Lifting the entire US drone industrial base

  • Neros wants to eventually supply components to other US drone manufacturers, not just build its own drones.
  • Shared componentry between FPV and other drone types means high-rate manufacturing of motors, PCBs, etc. can unblock multiple companies.
  • 2026 is the target for starting component manufacturing; supplying others may follow after filling internal demand.
  • Soren emphasizes collaboration over domination: licensing technology, partnering with other US component companies, and treating this as an allied joint effort.

Building region-specific supply chains globally

  • Neros plans to partner with organizations in other regions (especially Indo-Pacific) to transfer technology and build region-specific supply chains.
  • The US factory serves as the backbone for the American supply chain and countries within logistical reach.
  • Multiple factories in America and abroad are planned over the longer term.
  • No single country can achieve full domestic drone production alone in the next 3 years—this must be an allied collaborative effort.

What America needs to remain competitive

  • The core problem: America optimized for short-term stock price by offshoring manufacturing, teaching China how to build everything, and now lacks the industrial base to support its military or critical infrastructure.
  • This extends beyond drones to energy production (industrial gas turbines, nuclear reactors, solar), investment castings, and other essential manufacturing.
  • Soren believes building companies like Tesla, SpaceX, and Neros across all critical industries is essential.
  • A strong industrial base feeds consumer, enterprise, and defense simultaneously.

Are we going fast enough?

  • Soren’s biggest worry: the time window is limited—if the US doesn’t build a drone industrial base in the next few years, its military is significantly weakened, especially in a scenario like a Chinese invasion of Taiwan.
  • He rejects the “it’s too late” framing: America has come back from positions of weakness before, and it’s largely a mindset and people problem.
  • He believes broad public awareness of the problem is essential before it reaches world-war-level urgency.
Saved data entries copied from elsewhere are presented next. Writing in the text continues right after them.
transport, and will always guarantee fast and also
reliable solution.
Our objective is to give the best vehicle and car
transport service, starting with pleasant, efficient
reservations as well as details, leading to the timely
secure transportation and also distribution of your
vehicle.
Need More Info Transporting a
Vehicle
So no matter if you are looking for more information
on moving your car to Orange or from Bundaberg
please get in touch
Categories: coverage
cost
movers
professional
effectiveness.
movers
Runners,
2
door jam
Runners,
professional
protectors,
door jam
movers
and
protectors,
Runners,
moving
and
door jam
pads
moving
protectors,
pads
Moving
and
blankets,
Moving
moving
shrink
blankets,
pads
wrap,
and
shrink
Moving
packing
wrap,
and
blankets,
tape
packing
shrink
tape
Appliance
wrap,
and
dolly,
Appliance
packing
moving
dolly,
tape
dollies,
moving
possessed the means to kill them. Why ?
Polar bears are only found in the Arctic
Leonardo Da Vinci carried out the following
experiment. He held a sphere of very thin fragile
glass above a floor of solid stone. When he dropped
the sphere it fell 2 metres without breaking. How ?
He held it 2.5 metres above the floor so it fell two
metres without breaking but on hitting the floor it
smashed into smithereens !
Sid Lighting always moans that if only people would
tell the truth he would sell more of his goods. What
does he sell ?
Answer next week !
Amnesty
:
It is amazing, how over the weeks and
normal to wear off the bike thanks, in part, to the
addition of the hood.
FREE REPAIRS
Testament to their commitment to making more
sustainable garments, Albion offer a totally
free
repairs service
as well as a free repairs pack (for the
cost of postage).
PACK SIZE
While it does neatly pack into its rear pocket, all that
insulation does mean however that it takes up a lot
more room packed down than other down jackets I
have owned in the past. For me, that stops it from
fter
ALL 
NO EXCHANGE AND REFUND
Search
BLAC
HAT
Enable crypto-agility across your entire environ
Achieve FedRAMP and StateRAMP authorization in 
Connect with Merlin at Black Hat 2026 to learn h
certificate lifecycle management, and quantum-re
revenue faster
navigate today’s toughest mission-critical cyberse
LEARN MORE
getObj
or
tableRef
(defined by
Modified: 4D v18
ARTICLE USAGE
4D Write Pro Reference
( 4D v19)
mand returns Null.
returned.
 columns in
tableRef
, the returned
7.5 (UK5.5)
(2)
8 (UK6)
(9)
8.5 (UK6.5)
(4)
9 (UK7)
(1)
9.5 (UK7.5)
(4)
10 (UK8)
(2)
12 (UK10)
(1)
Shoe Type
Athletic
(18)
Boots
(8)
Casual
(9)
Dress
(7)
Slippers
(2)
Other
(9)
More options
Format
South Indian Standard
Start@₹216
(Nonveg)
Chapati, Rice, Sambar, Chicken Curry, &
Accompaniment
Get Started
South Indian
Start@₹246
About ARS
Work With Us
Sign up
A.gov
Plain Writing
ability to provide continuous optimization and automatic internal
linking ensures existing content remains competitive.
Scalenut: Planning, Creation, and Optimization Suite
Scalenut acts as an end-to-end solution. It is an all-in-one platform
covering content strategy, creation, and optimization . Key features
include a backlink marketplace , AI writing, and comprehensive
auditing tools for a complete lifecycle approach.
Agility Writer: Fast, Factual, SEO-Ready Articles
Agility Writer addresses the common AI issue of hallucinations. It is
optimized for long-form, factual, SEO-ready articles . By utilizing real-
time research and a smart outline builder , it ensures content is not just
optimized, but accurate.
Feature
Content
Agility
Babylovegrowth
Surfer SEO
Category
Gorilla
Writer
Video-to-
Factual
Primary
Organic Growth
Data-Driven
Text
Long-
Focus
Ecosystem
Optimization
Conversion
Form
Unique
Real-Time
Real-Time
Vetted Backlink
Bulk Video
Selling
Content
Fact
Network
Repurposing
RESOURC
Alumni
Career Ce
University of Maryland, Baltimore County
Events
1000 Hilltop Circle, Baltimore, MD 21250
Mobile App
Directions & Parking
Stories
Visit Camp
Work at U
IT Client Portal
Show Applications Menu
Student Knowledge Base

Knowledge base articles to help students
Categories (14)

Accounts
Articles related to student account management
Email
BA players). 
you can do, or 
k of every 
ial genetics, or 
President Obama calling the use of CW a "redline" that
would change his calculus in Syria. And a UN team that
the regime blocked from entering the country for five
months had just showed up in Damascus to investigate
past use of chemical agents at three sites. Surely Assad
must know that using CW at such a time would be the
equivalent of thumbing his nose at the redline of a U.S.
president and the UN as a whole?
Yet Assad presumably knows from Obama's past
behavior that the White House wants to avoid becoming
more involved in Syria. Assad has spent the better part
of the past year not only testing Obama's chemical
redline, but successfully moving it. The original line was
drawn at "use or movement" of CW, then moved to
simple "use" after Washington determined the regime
The moral case for defense work

  • Building lethal systems was a deeply intentional decision that Soren and co-founder Olaf discussed extensively.
  • Soren believes defense is fundamentally important and that America must control the most powerful defense systems.
  • He’s concerned that defense has become politicized and stigmatized, with a “mind virus” that frames working on defense systems as immoral.
  • He distinguishes between criticizing government actions (healthy and necessary) and opposing defense work itself (dangerous).
  • The most toxic viewpoint: people in America who aren’t pro-America—they’re a loud minority but drive a lot of the anti-defense sentiment.
  • Soren’s vision for America: a place that values innovation, freedom, and democracy—imperfect but the greatest driver of human progress.

Future of warfare: autonomy with human control

  • Neros is unusual among defense startups for not leading with an AI pitch—they come from a drone racing background and focused on FPV first.
  • They are pro-autonomy and building it internally and with partners, but they insist on maintaining manual precision and human decision-making.
  • FPV drones give a human operator unmatched precision in controlling an object through 3D space at large distances—inch-level precision at 20–30 km.
  • Current AI models are not better than human pilots in most battlefield circumstances, especially with camouflaged, dynamic, and small targets (the main Russian tactic now is soldiers on foot or motorcycles).
  • End-to-end autonomous missions (object recognition → autonomous strike) fail frequently in real battlefield conditions.
  • The future: each warfighter able to do more, with lower barriers to entry—FPV systems must become as easy to use as DJI drones, removing the current requirement for highly skilled pilots.